Выбрать главу

В безлюдном Пскове мне такие мысли даже не приходили на ум.

Но почему они могли промелькнуть у меня именно здесь, так неожиданно, на могилевском вокзале, и внести с собою даже что-то похожее на горькое удовлетворение? В те минуты, каюсь, я не разбирался ни в правых, ни в виноватых. Я считал всех и вся, повинных как в клевете, так и в безумной игре в какой-то переворот, вызвавшей отречение. «Ну что?! Дождались?! Доигрались?!» – сказал я только эти презрительные слова обступившим меня тогда офицерам Ставки и отошел от них в сторону.

Государь спокойно спустился из своего вагона, молча, холодно поздоровался с Алексеевым и, обойдя, подавая руку, всех собравшихся, вернулся в свой вагон, куда для короткого доклада вошел вслед за Его Величеством и генерал Алексеев.

Было решено сначала, что мы останемся и будем жить в поезде, но после обеда вышла почему-то перемена: подали автомобили, Его Величество сел с графом Фредериксом и уехал в губернаторский дом, а мы, собрав свои вещи, двинулись по пустынным улицам вслед за ними.

В помещении верховного главнокомандующего было все по-прежнему, как и четыре дня назад…

Но я не стал дожидаться вечернего чая и ушел к себе: мне хотелось быть одному…

* * *

Этим же днем, 3 марта 1917 года, помечена и записка, писанная рукою государя и попавшая в числе других документов Ставки в руки большевиков.

Сведения о ней появились в газетной печати лишь в конце 1923 г.

В этой записке, составленной, вероятно, для памяти, в пути, после моего разговора с Его Величеством во время прогулки на станции о скорейшем отъезде за границу, государь писал:

«Потребовать от Временного правительства гарантий:

1) в беспрепятственном моем следовании с лицами, при мне находящимися, в Царское Село;

2) в беспрепятственном моем пребывании с теми же лицами в Царском Селе на время болезни детей;

3) в беспрепятственном следовании моем затем через Романов на Мурманске за границу, с теми же лицами;

4) по окончании войны в возвращении моем в Россию для жительства в Ливадии»37.

Об этих своих как будто уже тогда созревших решениях государь, к сожалению, ни в тот день, ни во все последующие дни не обмолвился со своей ближайшей свитой не только ни одним словом, но даже и намеком.

Узнал я о них лишь случайно, здесь, за границей, в 1925 году!

Вероятно, по приезде в Могилев государь передал эту записку генералу Алексееву для передачи его требований Временному правительству, что тот, надо думать, и исполнил38.

По всем данным, именно ответом на эту записку и была та телеграмма князя Львова, в которой он незадолго до отъезда государя из Могилева уведомлял Ставку: «Что Временное правительство постановило разрешить бывшему императору беспрепятственный проезд до Царского Села для пребывания там и для дальнейшего следования на Мурманск»39.

Во что превратилось это «разрешение» – всем известно!!!

* * *

Утром, в субботу 4 марта, после бессонной кошмарной ночи, в которой на этот раз опасения за судьбу моей семьи играли уже немалую роль, я отправился, как всегда, в губернаторский дом к утреннему чаю.

Государь уже был в столовой, немного бледный, но приветливый, наружно спокойный, как всегда.
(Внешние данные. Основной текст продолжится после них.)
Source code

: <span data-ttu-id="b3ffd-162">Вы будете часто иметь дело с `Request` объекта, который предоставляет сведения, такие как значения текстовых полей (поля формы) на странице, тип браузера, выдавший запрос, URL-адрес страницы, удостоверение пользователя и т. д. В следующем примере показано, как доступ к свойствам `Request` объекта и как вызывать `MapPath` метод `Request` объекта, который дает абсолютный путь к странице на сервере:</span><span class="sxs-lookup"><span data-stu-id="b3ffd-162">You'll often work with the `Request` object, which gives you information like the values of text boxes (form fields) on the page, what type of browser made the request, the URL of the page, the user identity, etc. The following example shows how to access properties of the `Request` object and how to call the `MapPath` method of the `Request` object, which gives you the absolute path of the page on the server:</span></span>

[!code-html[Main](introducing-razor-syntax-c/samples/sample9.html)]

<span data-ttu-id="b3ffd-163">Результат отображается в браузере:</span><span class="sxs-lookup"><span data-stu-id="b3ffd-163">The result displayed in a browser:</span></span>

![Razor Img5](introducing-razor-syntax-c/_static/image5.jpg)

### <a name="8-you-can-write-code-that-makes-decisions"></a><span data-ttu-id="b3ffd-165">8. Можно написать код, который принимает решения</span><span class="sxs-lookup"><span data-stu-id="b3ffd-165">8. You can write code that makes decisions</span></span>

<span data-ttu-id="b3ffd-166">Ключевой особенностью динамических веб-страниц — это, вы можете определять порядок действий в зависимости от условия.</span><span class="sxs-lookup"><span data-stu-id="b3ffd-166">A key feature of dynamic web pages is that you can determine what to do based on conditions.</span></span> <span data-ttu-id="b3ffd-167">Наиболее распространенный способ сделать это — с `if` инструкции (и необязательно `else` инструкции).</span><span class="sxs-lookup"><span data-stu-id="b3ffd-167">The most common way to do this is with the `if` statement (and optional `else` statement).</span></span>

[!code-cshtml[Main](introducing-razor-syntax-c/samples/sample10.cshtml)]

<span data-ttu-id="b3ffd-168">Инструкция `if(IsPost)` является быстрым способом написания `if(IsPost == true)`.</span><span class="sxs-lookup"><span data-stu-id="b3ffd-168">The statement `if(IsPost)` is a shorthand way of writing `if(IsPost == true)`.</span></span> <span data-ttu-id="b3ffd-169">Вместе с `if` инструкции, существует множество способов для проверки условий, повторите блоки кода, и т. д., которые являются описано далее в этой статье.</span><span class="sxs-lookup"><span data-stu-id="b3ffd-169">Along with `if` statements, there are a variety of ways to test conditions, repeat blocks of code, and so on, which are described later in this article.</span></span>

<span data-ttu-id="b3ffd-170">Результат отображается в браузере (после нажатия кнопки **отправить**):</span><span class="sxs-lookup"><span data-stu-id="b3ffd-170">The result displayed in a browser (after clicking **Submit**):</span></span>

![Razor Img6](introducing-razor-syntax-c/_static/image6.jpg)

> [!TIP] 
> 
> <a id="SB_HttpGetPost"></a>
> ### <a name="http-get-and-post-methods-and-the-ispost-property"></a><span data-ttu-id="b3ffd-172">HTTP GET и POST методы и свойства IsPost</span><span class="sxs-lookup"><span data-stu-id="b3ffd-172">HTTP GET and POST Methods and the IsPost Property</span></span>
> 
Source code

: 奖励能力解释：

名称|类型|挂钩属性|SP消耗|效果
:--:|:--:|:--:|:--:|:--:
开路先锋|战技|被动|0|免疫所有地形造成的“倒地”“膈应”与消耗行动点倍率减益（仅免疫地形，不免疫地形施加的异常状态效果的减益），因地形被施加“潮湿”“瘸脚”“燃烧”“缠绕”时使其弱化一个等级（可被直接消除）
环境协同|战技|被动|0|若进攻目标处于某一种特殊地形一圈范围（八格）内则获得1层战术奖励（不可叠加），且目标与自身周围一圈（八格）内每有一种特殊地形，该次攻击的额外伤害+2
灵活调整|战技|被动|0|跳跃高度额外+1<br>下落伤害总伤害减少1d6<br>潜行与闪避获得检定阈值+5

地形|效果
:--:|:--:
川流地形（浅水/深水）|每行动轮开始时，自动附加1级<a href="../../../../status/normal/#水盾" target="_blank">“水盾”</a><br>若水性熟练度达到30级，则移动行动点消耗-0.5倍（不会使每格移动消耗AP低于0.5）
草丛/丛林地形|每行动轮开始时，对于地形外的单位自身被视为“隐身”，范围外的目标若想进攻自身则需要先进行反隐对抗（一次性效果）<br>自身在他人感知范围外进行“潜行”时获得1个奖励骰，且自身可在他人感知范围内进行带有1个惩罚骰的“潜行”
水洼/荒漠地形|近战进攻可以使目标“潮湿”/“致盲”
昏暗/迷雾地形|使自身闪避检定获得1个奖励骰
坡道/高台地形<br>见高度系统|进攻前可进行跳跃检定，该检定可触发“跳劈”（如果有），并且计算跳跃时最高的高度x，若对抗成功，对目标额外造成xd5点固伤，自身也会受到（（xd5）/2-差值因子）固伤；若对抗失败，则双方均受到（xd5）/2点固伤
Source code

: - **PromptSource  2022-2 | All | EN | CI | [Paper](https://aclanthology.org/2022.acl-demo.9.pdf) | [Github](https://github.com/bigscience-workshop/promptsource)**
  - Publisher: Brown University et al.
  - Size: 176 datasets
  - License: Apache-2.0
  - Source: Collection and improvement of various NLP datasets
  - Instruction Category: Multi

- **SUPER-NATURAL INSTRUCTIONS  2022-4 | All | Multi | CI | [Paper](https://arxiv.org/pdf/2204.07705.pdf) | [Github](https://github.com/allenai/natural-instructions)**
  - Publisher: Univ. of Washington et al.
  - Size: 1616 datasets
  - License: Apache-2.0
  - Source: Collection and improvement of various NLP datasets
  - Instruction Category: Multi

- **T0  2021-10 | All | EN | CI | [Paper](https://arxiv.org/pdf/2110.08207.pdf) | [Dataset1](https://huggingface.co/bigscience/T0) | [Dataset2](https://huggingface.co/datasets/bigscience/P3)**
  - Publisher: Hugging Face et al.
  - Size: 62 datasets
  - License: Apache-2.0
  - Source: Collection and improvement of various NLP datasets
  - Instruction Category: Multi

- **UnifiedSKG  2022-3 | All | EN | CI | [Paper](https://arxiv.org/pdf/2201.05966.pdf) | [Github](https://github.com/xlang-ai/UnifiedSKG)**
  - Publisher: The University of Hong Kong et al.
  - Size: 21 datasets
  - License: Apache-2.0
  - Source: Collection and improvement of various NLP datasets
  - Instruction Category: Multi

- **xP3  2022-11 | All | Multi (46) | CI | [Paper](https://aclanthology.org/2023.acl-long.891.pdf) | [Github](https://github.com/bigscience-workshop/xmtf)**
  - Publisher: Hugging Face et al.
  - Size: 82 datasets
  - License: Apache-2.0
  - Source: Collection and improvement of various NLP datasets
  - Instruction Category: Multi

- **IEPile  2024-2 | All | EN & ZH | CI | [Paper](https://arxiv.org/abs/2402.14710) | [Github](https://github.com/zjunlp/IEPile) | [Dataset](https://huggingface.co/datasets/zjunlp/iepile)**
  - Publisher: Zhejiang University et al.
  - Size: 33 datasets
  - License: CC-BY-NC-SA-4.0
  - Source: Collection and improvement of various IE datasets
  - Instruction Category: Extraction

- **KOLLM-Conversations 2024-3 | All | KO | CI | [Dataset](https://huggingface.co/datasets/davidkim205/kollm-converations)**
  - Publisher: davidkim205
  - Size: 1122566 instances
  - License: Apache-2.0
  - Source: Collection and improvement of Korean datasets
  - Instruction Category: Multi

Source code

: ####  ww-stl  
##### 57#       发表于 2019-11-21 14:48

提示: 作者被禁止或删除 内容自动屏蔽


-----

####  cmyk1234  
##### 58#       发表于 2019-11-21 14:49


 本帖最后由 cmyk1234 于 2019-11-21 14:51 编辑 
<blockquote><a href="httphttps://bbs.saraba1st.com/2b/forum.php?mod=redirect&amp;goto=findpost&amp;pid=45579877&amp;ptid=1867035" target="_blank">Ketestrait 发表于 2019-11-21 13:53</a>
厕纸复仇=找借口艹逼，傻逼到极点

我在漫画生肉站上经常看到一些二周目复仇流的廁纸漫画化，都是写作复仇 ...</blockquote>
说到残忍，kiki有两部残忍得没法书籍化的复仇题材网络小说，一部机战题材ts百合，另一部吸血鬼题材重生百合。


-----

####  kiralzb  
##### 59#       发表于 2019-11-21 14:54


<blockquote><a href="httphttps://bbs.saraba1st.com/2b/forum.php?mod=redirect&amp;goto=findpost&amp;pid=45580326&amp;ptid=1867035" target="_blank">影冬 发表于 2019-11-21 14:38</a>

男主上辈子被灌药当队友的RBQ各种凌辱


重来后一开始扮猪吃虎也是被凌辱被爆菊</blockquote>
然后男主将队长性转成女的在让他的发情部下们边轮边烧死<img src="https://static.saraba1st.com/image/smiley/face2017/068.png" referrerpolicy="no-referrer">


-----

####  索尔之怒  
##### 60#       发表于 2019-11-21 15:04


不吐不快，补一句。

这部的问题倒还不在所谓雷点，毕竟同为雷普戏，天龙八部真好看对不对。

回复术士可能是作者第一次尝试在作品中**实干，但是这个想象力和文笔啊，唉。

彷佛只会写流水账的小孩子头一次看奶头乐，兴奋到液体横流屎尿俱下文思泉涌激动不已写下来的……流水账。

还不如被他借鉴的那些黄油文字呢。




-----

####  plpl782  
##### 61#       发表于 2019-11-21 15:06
От Его Величества мы узнали, что в этот день прибывает в Могилев вдовствующая императрица Мария Федоровна и что поезд ожидается перед завтраком около 12 часов.

Что делается в Петрограде и остальной России, мы не знали; утренних агентских телеграмм ни нам, ни государю больше уж не представляли.

На мой вопрос днем по поводу этого обстоятельства кто-то из офицеров штаба мне ответил, что это делается нарочно, по приказанию начальника штаба, так как известия из Петрограда были настолько тягостны, а выражения и слова настолько возмутительны, что генерал Алексеев не решался волновать ими напрасно государя.

Но мы все же узнали, что зараза из Петрограда начала уже охватывать не только Москву, но и некоторые другие города и что окончательно сформировалось Временное правительство, в котором Керенский был назначен министром юстиции.

Помню, что последнее известие меня, подавленного и ничему более не удивлявшегося, даже вывело из себя: человеку, надругавшемуся в эти дни сильнее всех над нашим основным законом, вручали самое главное попечение о нем. К тому же Керенский в наших глазах являлся одним из самых злобных, наиболее революционно настроенных членов тогдашней Думы.

* * *

Мог ли я тогда предполагать, что через каких-нибудь два месяца мне придется, во имя справедливости, отнестись к этому же человеку даже с чувством некоторой признательности и лично простить ему многое за его хотя и слишком поздно, но все же искренно проявленные не только уважение, но, видимо, и начинавшуюся теплоту в обращении к моему государю и его семье.